With an almost entirely Welsh cast and filming in southeast Wales, Australian actor Toni Collette found herself completely immersed in the culture in the new feel-good film “Dream Horse”, but said she struggled with the accent.
“Wales had never been at the top of my travel hit list but having been there now, I’m telling you it’s profoundly beautiful,” she told Reuters from Sydney, Australia. “However, the accent is very particular and I was incredibly intimidated.”
Collette joked she even considered breaking a limb to get out of having to play the part, worrying she would be despised in Wales if she got the accent wrong. Eventually, she overcame her fears.

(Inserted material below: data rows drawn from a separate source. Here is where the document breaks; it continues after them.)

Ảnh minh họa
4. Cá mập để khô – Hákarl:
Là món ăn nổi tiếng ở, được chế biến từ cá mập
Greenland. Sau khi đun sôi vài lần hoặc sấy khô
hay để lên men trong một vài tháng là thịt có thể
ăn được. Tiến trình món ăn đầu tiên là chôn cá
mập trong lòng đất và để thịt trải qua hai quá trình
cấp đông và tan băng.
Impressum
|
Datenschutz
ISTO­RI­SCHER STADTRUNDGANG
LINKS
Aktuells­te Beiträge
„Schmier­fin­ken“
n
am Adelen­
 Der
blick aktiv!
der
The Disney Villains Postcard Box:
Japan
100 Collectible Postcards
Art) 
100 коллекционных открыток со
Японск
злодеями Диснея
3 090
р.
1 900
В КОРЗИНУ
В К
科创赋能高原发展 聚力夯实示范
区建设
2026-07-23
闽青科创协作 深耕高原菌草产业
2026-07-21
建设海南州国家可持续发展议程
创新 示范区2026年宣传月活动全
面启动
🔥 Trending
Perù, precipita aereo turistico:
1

“I forged on and by the end of the shoot, I wanted to start again because I felt so fluent with it and it was coming so much more easily,” she said.
With the Welsh accent conquered, Collette was then concerned about working alongside a horse.
An adaptation of a true story, Collette plays Jan Vokes in “Dream Horse”, a grocery store worker who decides to breed a racehorse with the help of her cash-strapped neighbors. The film is released on Friday in the United States.
The group then enter the horse, Dream Alliance, into races, usually the playgrounds of the wealthy, and it goes on to win the 2009 Welsh National.
Collette said she bonded strongly with the horse.
“I didn’t want to leave him at the end. It was heartbreaking to say goodbye,” she said.
Meeting the real-life Jan Vokes was also daunting, Collette confessed.
“It’s a huge responsibility playing a real person. I don’t want to let her down and also I was just so excited for her. She’s just a normal woman and this is a film now being made about her. It’s such a big deal,” Collette said.